Shocked traders at the Bournemouth, Christchurch and Winchester stores – where independent traders pay rental to have a stall – received the news yesterday.

The news comes less than two months after the former company director, John East-Rigby, died at his New Forest home following a gunshot wound to his head.

Traders at Molly's Den told the Echo they had just paid their July rental, which can be up to £500 a month for the largest pitches. One trader has claimed that the month’s collective rental for the three Molly’s Den stores could be as much as £50,000.

A Bournemouth-based Molly's Den trader who asked not to be named, said: “I got a phone call yesterday at 4.15pm saying what had happened so I contacted the manager later on and he said that the administrators or liquidators just went in and changed the locks on the doors and made them all redundant.”

He had just paid his share of a £525 a month stall fee and calculates that if he loses the money from sales already made, he will be more than £1,000 out of pocket.

Some traders have taken to social media to complain that the first they knew of the closure was on social media.

Writing on the Bournemouth Molly’s Den Facebook Page, Louise Brigden said: “We have all just paid our month’s rent up front and we are only three days in. Plus, any sales we have made and not so much as an email from them. What if you don’t do social media?”

Other traders did receive an email from L P Proudly Associates, which has been appointed to sell the enterprise, said the company had ceased trading and would ‘shortly be entering into liquidation’.

Another poster said Molly’s Den, whose company director is listed at Companies House as Cherry Ann East-Rigby, who lives in Mockbeggar near Ringwood, as ‘greedy and just absolutely disgusting’

Liquidators RSM Restructuring Advisory said it had been instructed to assist in placing M D Emporium, the company which owns the Molly’s Den brand, into liquidation.

“Trading at all of the Company’s sites in Winchester, Bournemouth and Christchurch ceased on July 2 2019 with all 26 staff having to be made redundant,” they said, adding that their agents, Proudley Associates of Ringwood, were ‘liaising with traders in order to have their goods collected’.

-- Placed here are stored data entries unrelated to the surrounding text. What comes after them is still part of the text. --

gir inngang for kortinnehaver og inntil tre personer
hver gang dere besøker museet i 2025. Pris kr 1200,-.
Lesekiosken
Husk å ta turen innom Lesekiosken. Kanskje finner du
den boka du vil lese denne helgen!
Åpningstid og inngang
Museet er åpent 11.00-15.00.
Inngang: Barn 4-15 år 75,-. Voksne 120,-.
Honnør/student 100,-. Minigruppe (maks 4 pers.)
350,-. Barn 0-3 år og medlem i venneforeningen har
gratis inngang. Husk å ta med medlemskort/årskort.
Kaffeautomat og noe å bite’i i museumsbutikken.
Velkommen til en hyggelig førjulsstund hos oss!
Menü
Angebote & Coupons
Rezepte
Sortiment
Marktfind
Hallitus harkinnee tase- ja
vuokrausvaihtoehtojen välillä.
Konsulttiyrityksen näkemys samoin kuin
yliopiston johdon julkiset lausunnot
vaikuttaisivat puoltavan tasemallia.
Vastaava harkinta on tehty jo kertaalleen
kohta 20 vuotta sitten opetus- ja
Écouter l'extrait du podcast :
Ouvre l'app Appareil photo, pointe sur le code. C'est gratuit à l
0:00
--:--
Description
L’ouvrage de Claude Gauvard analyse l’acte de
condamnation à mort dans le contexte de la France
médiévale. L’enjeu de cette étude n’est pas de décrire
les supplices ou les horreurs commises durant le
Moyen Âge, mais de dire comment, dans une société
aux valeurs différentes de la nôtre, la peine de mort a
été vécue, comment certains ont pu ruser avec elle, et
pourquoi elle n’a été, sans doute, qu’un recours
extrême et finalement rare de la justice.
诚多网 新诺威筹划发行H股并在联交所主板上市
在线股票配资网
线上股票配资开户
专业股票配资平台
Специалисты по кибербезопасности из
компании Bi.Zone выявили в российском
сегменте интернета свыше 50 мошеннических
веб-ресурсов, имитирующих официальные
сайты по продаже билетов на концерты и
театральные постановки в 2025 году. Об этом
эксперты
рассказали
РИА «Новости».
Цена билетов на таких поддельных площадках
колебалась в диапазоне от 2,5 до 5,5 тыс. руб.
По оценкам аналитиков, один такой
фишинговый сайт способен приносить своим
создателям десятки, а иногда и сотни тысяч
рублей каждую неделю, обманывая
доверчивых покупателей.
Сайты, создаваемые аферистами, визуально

In a separate statement to traders Proudley’s, which is seeking to sell the Molly’s Den brand, confirmed it would be opening up the three sites next week for traders to collect their wares. “We will be opening up the Bournemouth, Christchurch and Winchester sites on Monday 8th, Tuesday 9th and Wednesday 10th July 2019 in order for you to remove your goods,” it said.

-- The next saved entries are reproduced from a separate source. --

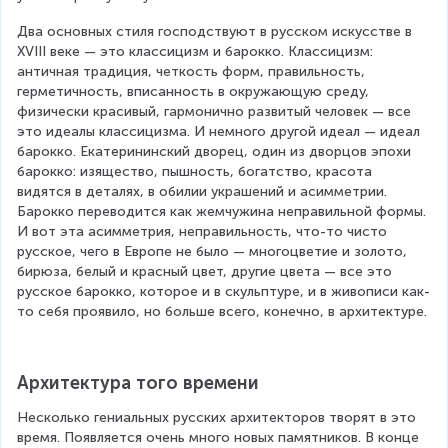
Два основных стиля господствуют в русском искусстве в 
XVIII веке — это классицизм и барокко. Классицизм: 
античная традиция, четкость форм, правильность, 
герметичность, вписанность в окружающую среду, 
физически красивый, гармонично развитый человек — все 
это идеалы классицизма. И немного другой идеал — идеал 
барокко. Екатерининский дворец, один из дворцов эпохи 
барокко: изящество, пышность, богатство, красота 
видятся в деталях, в обилии украшений и асимметрии. 
Барокко переводится как жемчужина неправильной формы. 
И вот эта асимметрия, неправильность, что-то чисто 
русское, чего в Европе не было — многоцветие и золото, 
бирюза, белый и красный цвет, другие цвета — все это 
русское барокко, которое и в скульптуре, и в живописи как-
то себя проявило, но больше всего, конечно, в архитектуре.
Архитектура того времени
Несколько гениальных русских архитекторов творят в это 
время. Появляется очень много новых памятников. В конце 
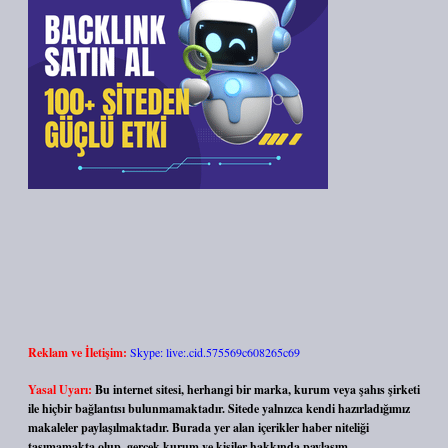
Reklam ve İletişim:
Skype: live:.cid.575569c608265c69
Yasal Uyarı:
Bu internet sitesi, herhangi bir marka, kurum veya şahıs şirketi
ile hiçbir bağlantısı bulunmamaktadır. Sitede yalnızca kendi hazırladığımız
makaleler paylaşılmaktadır. Burada yer alan içerikler haber niteliği
taşımamakta olup, gerçek kurum ve kişiler hakkında paylaşım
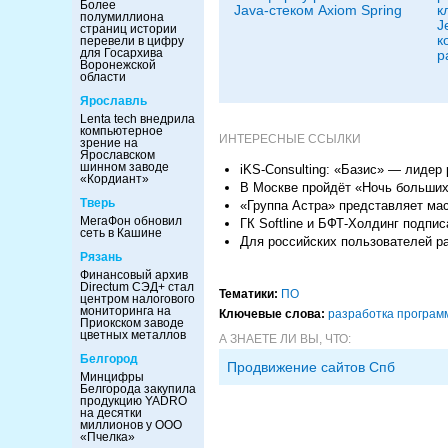
Более
Java-стеком Axiom Spring
к
полумиллиона
J
страниц истории
к
перевели в цифру
для Госархива
р
Воронежской
области
Ярославль
Lenta tech внедрила
компьютерное
ИНТЕРЕСНЫЕ ССЫЛКИ
зрение на
Ярославском
шинном заводе
iKS-Consulting: «Базис» — лиде
«Кордиант»
В Москве пройдёт «Ночь больших
Тверь
«Группа Астра» представляет ма
МегаФон обновил
ГК Softline и БФТ-Холдинг подпи
сеть в Кашине
Для российских пользователей р
Рязань
Финансовый архив
Directum СЭД+ стал
Тематики:
ПО
центром налогового
мониторинга на
Ключевые слова:
разработка програм
Приокском заводе
цветных металлов
А ЗНАЕТЕ ЛИ ВЫ, ЧТО:
Белгород
Продвижение сайтов Спб
Минцифры
Белгорода закупила
продукцию YADRO
на десятки
миллионов у ООО
«Пчелка»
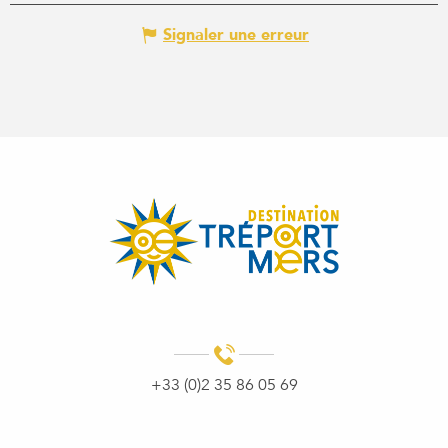
Signaler une erreur
+33 (0)2 35 86 05 69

All other businesses at the Emporium site in Avon Works, Christchurch, have been unaffected by the closure of Molly's Den and continue to trade.

Under its previous ownership the Christchurch branch of Molly's Den was at the centre of a protracted planning battle in 2017.

Proposals for a mixed use at the former factory building were finally approved more than 900 days after it was opened for business.

After a drawn out planning application process, which included deferral from a Christchurch Borough Council planning committee meeting earlier this year, the proposals were unanimously approved by committee members.

The battle mirrored one fought at the former premises of the Winchester Molly's Den in 2014, when it opened up on the site despite having no planning consent for retail trade.